The Department also blunders badly when it comes to electoral matters. This is a matter that I wish to mention in some detail. Some honourable senators will recall the Department's earlier efforts in this regard in trying to justify the 13 single member electorate system, which was proposed by the Government. In the annual report the Department maintains that the amended proposal, which has never been put to this Senate or to any other parliamentary House, is similar to the West German system. The only similarity between the West German system and the system which has been proposed is that we have one of the groups of people elected at large and the other group elected on single individual electorates. The West German system goes to enormous pains to ensure that there is a fair distribution of the seats among parties in accordance with their vote. That is exactly what it is all about. It says: `We will elect all these people in single member electorates and then we will go through and top up so that the parties get what they really deserve'. The West German system is very effective in doing this and sometimes even produces more people being elected than were expected because of the distortions of any single member system.
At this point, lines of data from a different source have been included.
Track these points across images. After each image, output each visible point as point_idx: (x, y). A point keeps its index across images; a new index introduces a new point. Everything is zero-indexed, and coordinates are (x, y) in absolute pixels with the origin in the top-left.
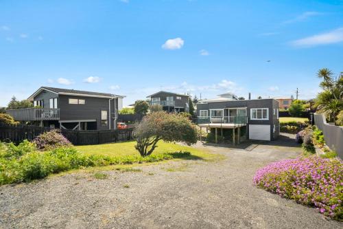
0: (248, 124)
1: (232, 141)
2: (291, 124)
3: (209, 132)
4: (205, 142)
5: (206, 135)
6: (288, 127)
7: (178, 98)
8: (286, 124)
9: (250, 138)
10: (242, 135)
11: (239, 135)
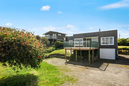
0: (99, 48)
1: (88, 60)
2: (124, 49)
3: (73, 53)
4: (68, 61)
5: (70, 55)
6: (123, 51)
7: (59, 35)
8: (121, 49)
9: (101, 57)
10: (95, 56)
11: (93, 56)
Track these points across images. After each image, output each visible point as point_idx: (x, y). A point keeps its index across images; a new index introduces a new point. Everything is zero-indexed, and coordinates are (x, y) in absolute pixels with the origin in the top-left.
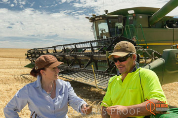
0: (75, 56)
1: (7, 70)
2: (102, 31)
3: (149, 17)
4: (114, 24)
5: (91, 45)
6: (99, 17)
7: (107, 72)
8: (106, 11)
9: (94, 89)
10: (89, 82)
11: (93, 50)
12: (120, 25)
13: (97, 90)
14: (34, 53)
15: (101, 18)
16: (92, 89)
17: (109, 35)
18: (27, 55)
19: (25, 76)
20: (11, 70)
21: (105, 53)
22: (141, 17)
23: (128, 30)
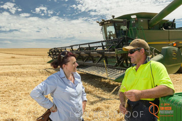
0: (89, 54)
1: (33, 66)
2: (110, 33)
3: (149, 21)
4: (120, 27)
5: (102, 44)
6: (108, 21)
7: (116, 66)
8: (113, 17)
9: (104, 80)
10: (100, 74)
11: (103, 48)
12: (124, 28)
13: (107, 81)
14: (54, 51)
15: (109, 22)
16: (103, 80)
17: (115, 36)
18: (49, 53)
19: (48, 70)
20: (36, 65)
21: (114, 51)
22: (142, 21)
23: (131, 32)
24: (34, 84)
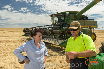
0: (45, 31)
1: (15, 37)
2: (55, 21)
3: (75, 15)
6: (54, 15)
7: (59, 38)
8: (57, 12)
10: (50, 42)
11: (52, 29)
12: (63, 18)
13: (54, 45)
14: (26, 30)
16: (52, 45)
17: (58, 22)
18: (24, 31)
19: (23, 39)
20: (17, 37)
21: (58, 30)
22: (72, 15)
23: (66, 20)
24: (15, 47)
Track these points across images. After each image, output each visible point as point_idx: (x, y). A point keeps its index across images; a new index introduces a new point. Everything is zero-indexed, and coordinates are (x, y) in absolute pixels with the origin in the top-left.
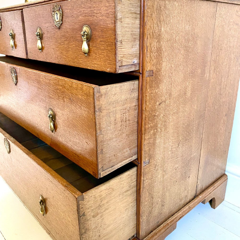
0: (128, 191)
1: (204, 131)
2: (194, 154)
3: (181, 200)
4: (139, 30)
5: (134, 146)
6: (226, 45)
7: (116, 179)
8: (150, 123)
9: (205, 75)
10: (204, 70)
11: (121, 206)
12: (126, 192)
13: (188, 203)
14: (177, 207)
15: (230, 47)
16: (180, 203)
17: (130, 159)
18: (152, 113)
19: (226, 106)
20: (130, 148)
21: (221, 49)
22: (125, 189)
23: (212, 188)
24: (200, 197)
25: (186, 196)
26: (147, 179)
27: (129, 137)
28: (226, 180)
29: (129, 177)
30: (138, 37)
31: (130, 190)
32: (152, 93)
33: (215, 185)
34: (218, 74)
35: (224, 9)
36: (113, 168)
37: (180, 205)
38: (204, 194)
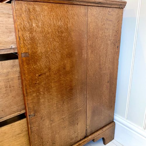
0: (20, 133)
1: (87, 93)
2: (81, 109)
3: (72, 139)
4: (13, 25)
5: (21, 104)
6: (101, 35)
7: (8, 126)
8: (31, 88)
9: (83, 56)
10: (81, 52)
11: (15, 143)
12: (18, 134)
13: (79, 141)
14: (68, 144)
15: (106, 36)
16: (71, 141)
17: (19, 113)
18: (33, 82)
19: (108, 76)
20: (18, 105)
21: (96, 38)
22: (17, 133)
23: (101, 131)
24: (90, 137)
25: (77, 137)
26: (34, 126)
27: (15, 98)
28: (113, 126)
29: (20, 124)
30: (14, 30)
31: (23, 133)
32: (30, 68)
33: (104, 129)
34: (95, 54)
35: (95, 10)
36: (2, 119)
37: (71, 143)
38: (94, 135)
It does not give much choice to voters.

In the system proposed by the Government we have the worst possible iniquities of both systems. The proportional representation part of the system-not on the very fair Hare-Clark model anyway-is completely swamped by single member electorates, which means that the Labor Party can control with less than 40 per cent of the vote. This is quite comparable to the iniquitous system which exists in Queensland, which was set up by the Labor Party and which is exploited by the current Queensland Government. It seems very strange that the Government should be worried about this and support a similar system in the Australian Capital Territory.

The ACTING DEPUTY PRESIDENT (Senator Colston) —Order! The honourable senator's time has expired.

Question resolved in the affirmative.